Tell Me Another One

Flash Fiction Short Story by Lou Raymond

  • The short story contains mature themes and is intended for adult readers.

It was a crisp fall morning, and, of course, Uncle Josh had another story. Kacey Toussaint hated her uncle’s stories as much as she hated lectures from her 9th-grade teachers at Brookfield High. Once Uncle Josh launched into a narrative, there was no going back, you just had to wait it out. But Kacey couldn’t complain. After all, she was the one who offered to join him for a walk every Saturday morning since his prognosis took a dive down the shitter. 

These are her little good deeds, her Mom assured her. Her Dad would want her to be nice to his brother, she knew, who spent most of his final days worrying Uncle Josh would be lonely.

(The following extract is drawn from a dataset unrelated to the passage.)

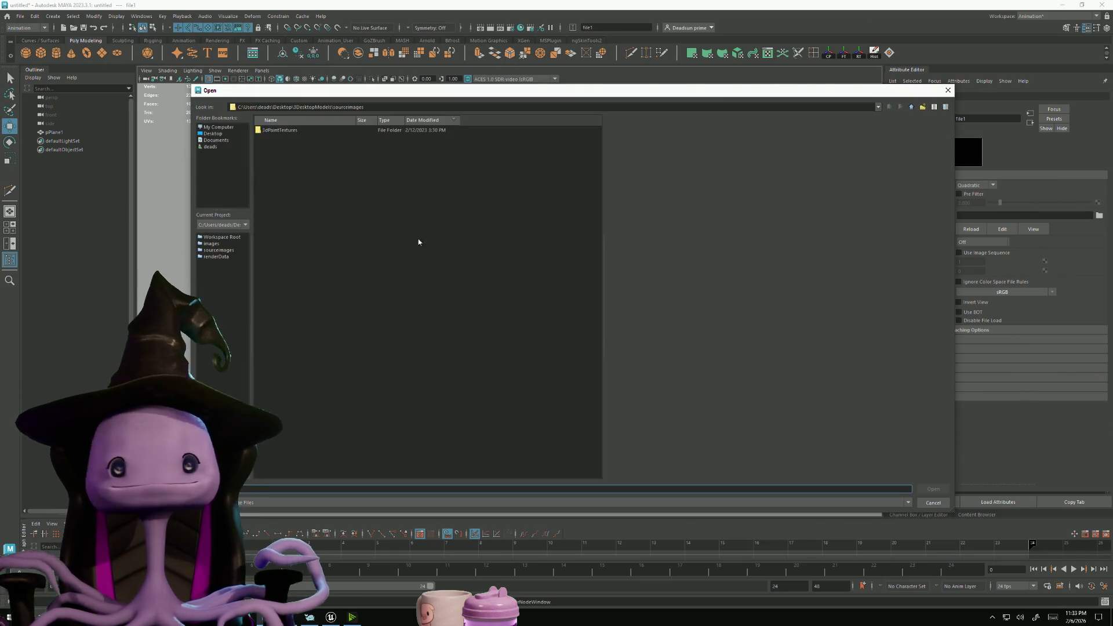
left_click(211, 134)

On that particular occasion, Uncle Josh was explaining to her the origin of the small park (more like a patch of grass with one park bench on which they sat) in the middle of downtown Brookfield, among old apartment buildings and empty mill buildings on the banks of the Saco River.

“This park wasn’t always here,” he said. “And the story is kinda nuts. Kinda sad.”

Kacey picked at her cuticles. “Oh shit, what’s the story?”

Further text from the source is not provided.